Extend the following piece on how family property is divided in an Ontario divorce, picking up after its last sentence.

● **Extract provided**
= = = =

Property Division Divorce Lawyers
What is family property?
Family property, or marital assets, are property acquired during the marriage, specifically, after the date of marriage and before the date of separation. Any asset acquired during this period, regardless of which spouse acquired it, so long as it still exists at the date of separation, is considered family property.
Property division divorce lawyers can advise clients when it comes to determining what counts as marital assets and what does not.
Part I of the Family Law Act (FLA) govern the division of family property for married spouses. Common law spouses are not subject to the FLA and as such do not have the same entitlements, see below for information about common law spouses and property division. Under the FLA, the system used for dividing family property is a “deferred community-of property” regime. The idea is that upon marriage, each spouse is automatically entitled to share equally in the profits of the marriage.
In Canada, marriage is seen as an economic partnership and property division divorce lawyers incorporate this principle into their legal work and representation. As a result, and for the purposes of dividing family property during divorce, there are two important dates: (1) the date of marriage; and (2) the valuation date (sometimes called the separation date). These dates represent the beginning and end date of the economic partnership. While the date of marriage is usually uncontentious, the date of separation can sometimes be a major point of disagreement as it plays a significant role in determining net family property values.
What assets are divided in divorce?
All property acquired between the date of marriage and the valuation/separation date are marital property and, as such, subject to Ontario’s family property division regime, so long as they still exist at the date of separation. Property includes things like real property (homes, land, cottages, vacation properties), personal property (jewellery, furniture, art), vehicles (cars, trucks, motorcycles, recreational vehicles), investments, pensions, outstanding loan amounts owed to one of the spouses and intangible property such as intellectual property. Some property may be excluded, such as inheritances or gifts, so long as they cannot be traced to the matrimonial home. To ensure you correctly include and exclude property, be sure to consult with property division divorce lawyers, not doing so comes with the risk of missing out on your share in an asset or unknowingly sharing an asset you could have excluded.

= = = =

● **Information given**
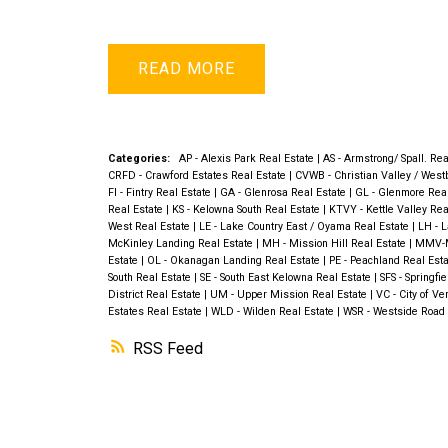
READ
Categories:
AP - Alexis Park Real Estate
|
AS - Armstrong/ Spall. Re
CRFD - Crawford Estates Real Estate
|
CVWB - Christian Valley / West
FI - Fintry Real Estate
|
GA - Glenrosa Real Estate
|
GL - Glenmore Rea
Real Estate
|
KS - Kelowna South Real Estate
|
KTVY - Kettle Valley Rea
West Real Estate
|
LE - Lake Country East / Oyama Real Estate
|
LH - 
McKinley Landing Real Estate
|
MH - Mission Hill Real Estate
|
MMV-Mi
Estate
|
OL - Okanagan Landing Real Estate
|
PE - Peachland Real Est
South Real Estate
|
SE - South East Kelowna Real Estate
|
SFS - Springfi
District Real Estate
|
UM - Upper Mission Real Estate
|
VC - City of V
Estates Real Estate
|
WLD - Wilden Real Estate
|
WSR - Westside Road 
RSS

= = = =

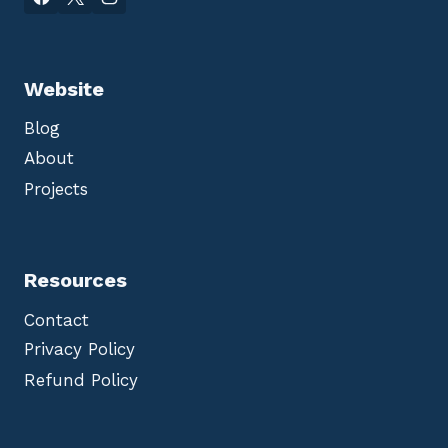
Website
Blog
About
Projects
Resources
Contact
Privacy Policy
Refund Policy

= = = =

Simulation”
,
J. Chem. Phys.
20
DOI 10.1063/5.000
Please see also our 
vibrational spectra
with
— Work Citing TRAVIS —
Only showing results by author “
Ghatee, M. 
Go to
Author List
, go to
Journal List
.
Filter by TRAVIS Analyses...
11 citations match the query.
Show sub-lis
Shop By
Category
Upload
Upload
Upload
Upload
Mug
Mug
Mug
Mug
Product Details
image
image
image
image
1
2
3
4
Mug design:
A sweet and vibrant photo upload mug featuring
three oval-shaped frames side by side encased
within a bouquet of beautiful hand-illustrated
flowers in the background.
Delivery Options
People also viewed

= = = =

● **Answer box**
When is the valuation date?
The Family Law Act defines the “valuation date” as the earliest of the following dates:
1. The date the spouses separate and there is no reasonable prospect that they will resume cohabitation.
2. The date a divorce is granted.
3. The date the marriage is declared a nullity.
4. The date one of the spouses commences an application based on subsection 5 (3) (improvident depletion) that is subsequently granted.
5. The date before the date on which one of the spouses dies leaving the other spouse surviving.
It is important to pick the right date and property division divorce lawyers can help you define the valuation date for your family law matter.
How are assets divided in a divorce in Ontario?
In Ontario, generally, marital assets (acquired after the date of marriage and still in existence at the date of separation) are divided equally between the spouses. This does not mean they are physically divided equally. Married spouses are entitled to an equal share in the value of the marital assets, not the assets themselves. Property division divorce lawyers help clients ensure a fair division of the marital assets. To simplify things, the end result of Ontario’s family property division is an equalization paid by the spouse with the greater net family property value acquired during the marriage to the spouse with the lower net family property value. The equalization payment is half the difference between the spouses net family property.
Who gets the house in a divorce?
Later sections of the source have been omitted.